Tuesday, October 16, 2018

JAZZ Music vs. CLASSICAL Music

English: montage of great classical music comp...
Montage of great classical music composers - from left to right: first row - Antonio Vivaldi, Johann Sebastian Bach, Georg Friedrich Händel, Wolfgang Amadeus Mozart, Ludwig van Beethoven; second row - Gioachino Rossini, Felix Mendelssohn, Frédéric Chopin, Richard Wagner, Giuseppe Verdi; third row - Johann Strauss II, Johannes Brahms, Georges Bizet, Pyotr Ilyich Tchaikovsky, Antonín Dvořák; fourth row - Edvard Grieg, Edward Elgar, Sergei Rachmaninoff, George Gershwin, Aram Khachaturian
(Photo credit: 
Wikipedia)
I want to first start off with the method by which music performers approach both genres. In classical music, there is a level of precision that the artist wants to achieve, a near duplication as to what the composer intended. When I studied classical music, my piano professors wanted me to understand the sounds and style as to which the composers wanted their music played. There seems to be a consistent thought process of hearing the architecture of the music according to the time period the piece was written.

In Jazz, of course, improvisation is a skill that almost every jazz musician lives by and there is so much experimenting with chord substitutions, scales and tonality that a listener can get a different feeling of the same piece when performed by someone different. So, much is left to the performer about how to perform a piece. Of course, you have to think about your tempo, articulations but there is more flexibility in performance, especially in slower jazz pieces such as ballads. A jazz piano teacher that I once studied under, left the improvisation up to me and my only guide was basically jazz albums and transcriptions if I wanted to spice up my playing with new ideas. However, there are times in which you have to play with a certain touch such as bebop music.

Much of the material in classical music seems to have starting points as seen in runs and the practice of scales. When you practice your scales, you always start at a point, go up and come back down since this is the way that sixteenth and thirty-second notes are played. This creates the mindset that you are aiming at accuracy and uniformity in your playing. In the music, you always know where your runs are starting and when you practice your technique, that is what you know and feel as well.

When you are improvising in jazz, soloing demands that you know your instrument so well that you should be able to start on any note, anywhere on your instrument and still be able to keep with the beat and form a musical idea. In certain jazz books, the method by which you practice your scales is different than in classical music. You are instructed to practice your scales starting on any note within that scale so that when you are soloing you are not restricted by certain stopping points.
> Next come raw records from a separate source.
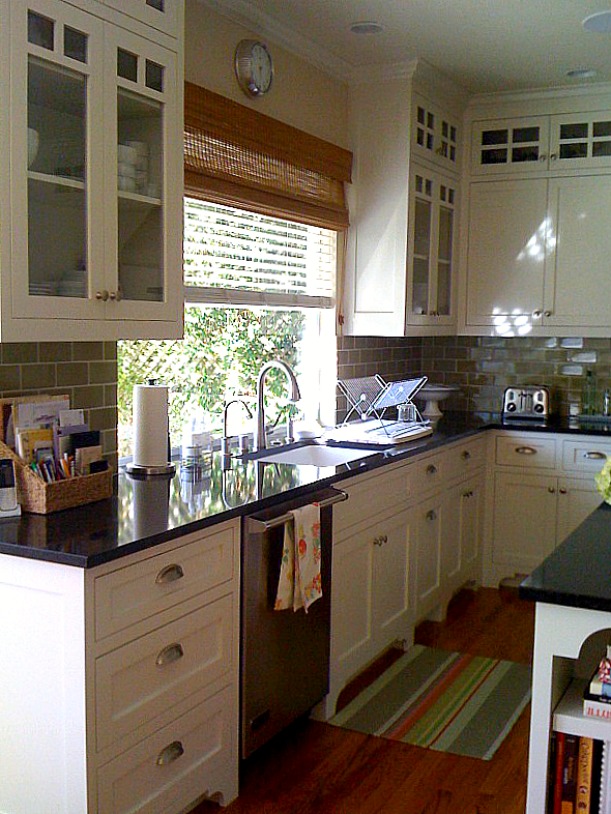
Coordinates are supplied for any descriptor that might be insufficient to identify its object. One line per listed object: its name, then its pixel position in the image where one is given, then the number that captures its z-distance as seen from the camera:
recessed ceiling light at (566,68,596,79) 4.44
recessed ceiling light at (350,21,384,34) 3.75
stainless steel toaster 5.06
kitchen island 1.97
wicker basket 2.47
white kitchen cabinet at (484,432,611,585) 4.72
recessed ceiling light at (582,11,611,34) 3.62
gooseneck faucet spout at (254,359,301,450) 3.50
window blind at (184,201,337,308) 3.51
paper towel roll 3.04
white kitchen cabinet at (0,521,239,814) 2.17
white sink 3.82
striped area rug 3.27
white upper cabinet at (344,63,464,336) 4.39
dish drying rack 4.05
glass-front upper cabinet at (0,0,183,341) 2.24
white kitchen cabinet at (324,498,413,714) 3.37
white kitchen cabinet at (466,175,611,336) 4.82
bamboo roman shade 3.35
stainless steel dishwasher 2.79
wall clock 3.59
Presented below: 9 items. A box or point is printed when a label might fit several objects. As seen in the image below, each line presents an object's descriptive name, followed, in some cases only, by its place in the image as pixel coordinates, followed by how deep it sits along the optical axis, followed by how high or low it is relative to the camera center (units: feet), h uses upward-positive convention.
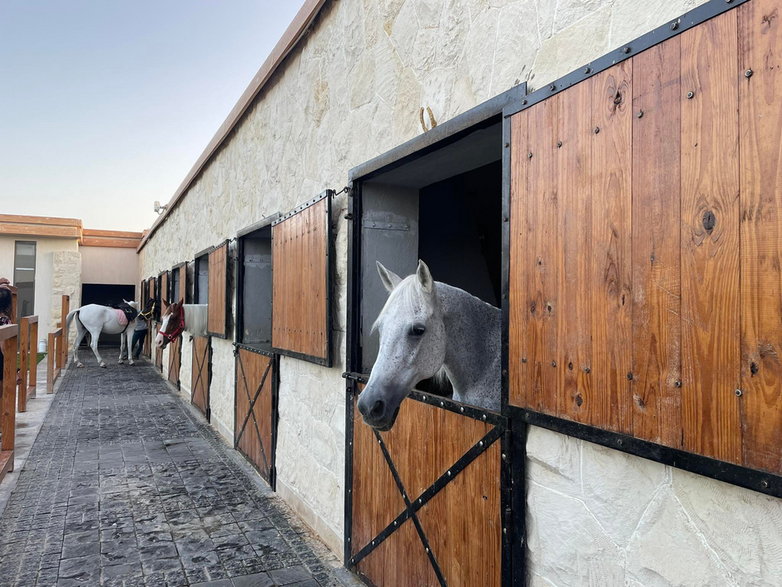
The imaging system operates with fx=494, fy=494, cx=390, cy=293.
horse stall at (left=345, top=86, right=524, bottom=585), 6.25 -2.17
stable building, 3.48 +0.16
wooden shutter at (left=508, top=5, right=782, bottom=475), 3.34 +0.47
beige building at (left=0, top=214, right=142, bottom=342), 51.42 +3.92
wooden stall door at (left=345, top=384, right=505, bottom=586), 6.23 -2.97
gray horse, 6.10 -0.60
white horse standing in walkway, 43.19 -1.93
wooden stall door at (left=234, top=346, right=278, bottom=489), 14.69 -3.54
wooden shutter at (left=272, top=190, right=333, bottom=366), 10.68 +0.44
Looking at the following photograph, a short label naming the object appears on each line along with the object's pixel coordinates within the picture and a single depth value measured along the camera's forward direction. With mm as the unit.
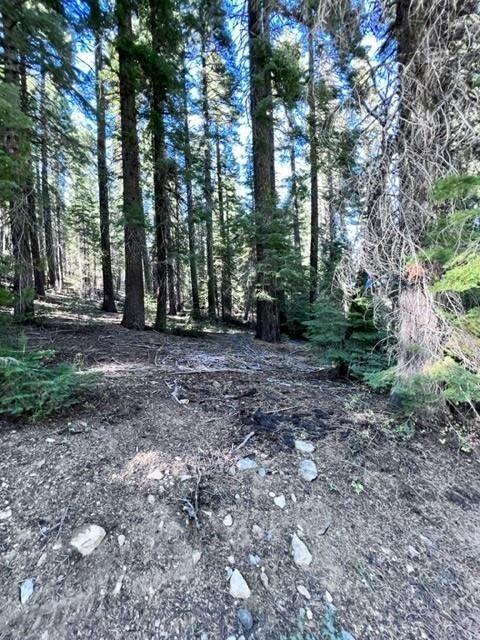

In Jazz, there is an emphasis on the individual soloist in which the audience can feel where he/she is going with their music, often unscripted, from the soul and heart. The listener has to identify with the unpredictable and the exotic dance of harmony and melody. Make no mistake that in many jazz pieces, there is not always a wild, unpredictable element. Many jazz pieces can sound like other genres of music. Sometimes, a jazz musician has to make a decision as to how he/she will have to color a chord or measure with a certain flavor of sound. Now in classical music, the audience wants to feel Mozart or Beethoven through the performer in terms of being true and authentic. Any unpredictable elements will be expected as part of the composition.

These elements of classical and jazz music are only my observations and we must keep in mind that you cannot put classical or jazz music into a box. Both will always be different and similar in ways but both will share a willingness to bring out the greatness of the music, fast or slow, happy or sad.